(Electronics source listings)
==============================

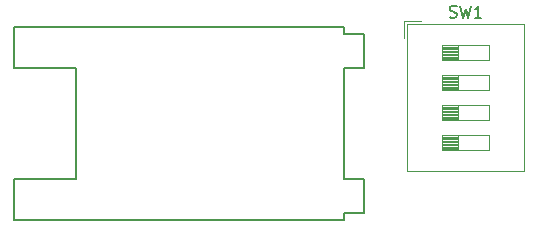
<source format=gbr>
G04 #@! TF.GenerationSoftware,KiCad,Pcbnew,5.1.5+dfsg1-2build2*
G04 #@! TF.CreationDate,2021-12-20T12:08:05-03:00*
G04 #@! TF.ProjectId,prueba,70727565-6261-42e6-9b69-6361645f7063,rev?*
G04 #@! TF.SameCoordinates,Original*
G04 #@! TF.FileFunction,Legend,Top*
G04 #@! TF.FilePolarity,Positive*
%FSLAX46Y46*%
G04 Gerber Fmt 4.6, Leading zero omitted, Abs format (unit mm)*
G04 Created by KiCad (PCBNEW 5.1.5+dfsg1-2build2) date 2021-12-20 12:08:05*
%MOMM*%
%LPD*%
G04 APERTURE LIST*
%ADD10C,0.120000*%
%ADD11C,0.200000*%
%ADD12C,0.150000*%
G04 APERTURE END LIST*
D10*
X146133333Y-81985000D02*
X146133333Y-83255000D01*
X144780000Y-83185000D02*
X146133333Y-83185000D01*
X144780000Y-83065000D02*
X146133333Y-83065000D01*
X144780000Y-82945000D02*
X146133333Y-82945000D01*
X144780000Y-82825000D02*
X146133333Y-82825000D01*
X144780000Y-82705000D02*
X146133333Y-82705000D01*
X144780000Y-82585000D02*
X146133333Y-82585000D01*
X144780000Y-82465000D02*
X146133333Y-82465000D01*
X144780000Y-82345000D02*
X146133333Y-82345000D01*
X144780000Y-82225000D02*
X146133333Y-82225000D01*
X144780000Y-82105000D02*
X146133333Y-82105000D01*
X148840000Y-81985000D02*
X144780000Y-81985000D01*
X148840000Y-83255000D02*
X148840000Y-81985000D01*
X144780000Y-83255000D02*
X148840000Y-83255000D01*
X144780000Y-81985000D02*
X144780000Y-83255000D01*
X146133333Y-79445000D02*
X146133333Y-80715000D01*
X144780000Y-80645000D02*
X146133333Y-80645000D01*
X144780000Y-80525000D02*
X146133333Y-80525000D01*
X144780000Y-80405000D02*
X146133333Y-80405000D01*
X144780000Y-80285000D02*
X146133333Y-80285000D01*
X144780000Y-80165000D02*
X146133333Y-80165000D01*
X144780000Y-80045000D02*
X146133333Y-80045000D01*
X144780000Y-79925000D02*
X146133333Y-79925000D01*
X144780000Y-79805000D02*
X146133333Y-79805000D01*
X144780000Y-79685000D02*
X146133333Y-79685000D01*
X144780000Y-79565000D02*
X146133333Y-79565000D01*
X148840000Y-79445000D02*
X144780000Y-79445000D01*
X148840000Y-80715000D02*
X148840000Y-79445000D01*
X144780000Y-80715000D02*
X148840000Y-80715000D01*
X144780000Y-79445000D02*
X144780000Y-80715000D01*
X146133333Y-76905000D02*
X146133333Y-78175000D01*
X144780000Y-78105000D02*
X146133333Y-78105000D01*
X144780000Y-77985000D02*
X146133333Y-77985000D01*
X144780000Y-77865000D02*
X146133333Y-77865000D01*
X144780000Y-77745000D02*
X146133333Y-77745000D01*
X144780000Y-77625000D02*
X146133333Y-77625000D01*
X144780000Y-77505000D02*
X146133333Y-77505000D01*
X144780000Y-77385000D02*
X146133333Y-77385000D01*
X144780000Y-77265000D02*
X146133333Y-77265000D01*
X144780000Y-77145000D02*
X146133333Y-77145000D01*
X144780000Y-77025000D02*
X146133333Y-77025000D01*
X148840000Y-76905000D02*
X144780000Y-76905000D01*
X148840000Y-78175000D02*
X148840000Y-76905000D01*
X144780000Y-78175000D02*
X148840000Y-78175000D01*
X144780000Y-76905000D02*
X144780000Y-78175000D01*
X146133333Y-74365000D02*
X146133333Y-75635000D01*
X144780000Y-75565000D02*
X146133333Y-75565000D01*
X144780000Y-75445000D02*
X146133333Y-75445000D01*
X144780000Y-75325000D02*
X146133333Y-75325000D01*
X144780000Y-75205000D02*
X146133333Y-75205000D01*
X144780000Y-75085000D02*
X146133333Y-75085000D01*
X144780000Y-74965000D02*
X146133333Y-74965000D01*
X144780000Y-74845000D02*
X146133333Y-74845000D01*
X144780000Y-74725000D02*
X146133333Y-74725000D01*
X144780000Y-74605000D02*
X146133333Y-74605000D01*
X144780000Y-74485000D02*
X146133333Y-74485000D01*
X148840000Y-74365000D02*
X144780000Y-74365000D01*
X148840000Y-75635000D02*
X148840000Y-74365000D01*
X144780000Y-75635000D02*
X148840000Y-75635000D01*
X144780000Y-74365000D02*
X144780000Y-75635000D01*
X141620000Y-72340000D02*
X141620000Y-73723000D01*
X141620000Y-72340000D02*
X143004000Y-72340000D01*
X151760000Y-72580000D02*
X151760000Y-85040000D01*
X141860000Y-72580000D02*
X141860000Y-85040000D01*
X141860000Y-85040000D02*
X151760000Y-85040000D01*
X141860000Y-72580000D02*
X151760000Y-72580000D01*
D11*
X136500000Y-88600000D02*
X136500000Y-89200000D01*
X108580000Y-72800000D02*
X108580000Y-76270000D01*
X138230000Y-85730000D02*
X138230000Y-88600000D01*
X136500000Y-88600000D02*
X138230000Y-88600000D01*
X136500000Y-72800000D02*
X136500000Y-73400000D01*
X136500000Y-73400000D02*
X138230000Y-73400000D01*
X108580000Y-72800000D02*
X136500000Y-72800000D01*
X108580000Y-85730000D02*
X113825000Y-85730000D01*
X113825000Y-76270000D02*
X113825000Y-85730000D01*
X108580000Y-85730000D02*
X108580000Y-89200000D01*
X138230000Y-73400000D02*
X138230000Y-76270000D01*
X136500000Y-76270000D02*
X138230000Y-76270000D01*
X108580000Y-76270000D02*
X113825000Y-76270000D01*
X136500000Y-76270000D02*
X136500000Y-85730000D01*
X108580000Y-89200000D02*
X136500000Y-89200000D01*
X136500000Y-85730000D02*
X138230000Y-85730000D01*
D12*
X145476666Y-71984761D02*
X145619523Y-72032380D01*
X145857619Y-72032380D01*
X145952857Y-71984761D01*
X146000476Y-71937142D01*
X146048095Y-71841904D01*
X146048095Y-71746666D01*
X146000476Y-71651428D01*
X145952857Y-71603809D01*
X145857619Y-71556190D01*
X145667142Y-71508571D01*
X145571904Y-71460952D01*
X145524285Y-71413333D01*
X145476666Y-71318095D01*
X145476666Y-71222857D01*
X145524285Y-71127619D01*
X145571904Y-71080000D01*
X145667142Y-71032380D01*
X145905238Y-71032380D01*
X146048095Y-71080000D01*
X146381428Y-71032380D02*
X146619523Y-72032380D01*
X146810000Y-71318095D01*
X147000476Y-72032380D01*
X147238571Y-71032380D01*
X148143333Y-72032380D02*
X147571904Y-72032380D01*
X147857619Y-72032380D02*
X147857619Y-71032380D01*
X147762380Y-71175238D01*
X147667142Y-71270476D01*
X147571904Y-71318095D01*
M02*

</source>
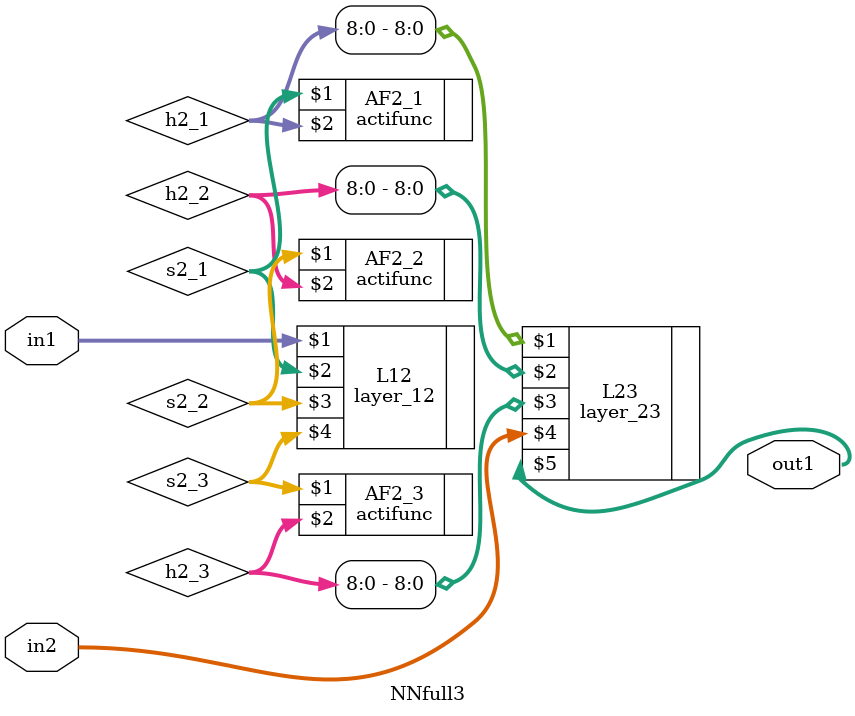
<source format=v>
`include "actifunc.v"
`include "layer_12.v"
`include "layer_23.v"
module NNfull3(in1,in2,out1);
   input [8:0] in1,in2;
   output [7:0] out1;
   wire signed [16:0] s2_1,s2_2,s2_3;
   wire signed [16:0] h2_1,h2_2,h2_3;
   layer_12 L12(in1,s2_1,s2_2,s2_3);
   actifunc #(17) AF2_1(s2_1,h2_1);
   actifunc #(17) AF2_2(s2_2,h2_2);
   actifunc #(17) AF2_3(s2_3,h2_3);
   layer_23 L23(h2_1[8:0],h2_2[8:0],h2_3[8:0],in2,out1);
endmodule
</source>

==============================

*WHAT YOU ARE ASKED TO DO:*
If a line in the records above contains the string "actifunc", copy that line out.

*ANSWER TO THE EXERCISE:*
`include "actifunc.v"
   actifunc #(17) AF2_1(s2_1,h2_1);
   actifunc #(17) AF2_2(s2_2,h2_2);
   actifunc #(17) AF2_3(s2_3,h2_3);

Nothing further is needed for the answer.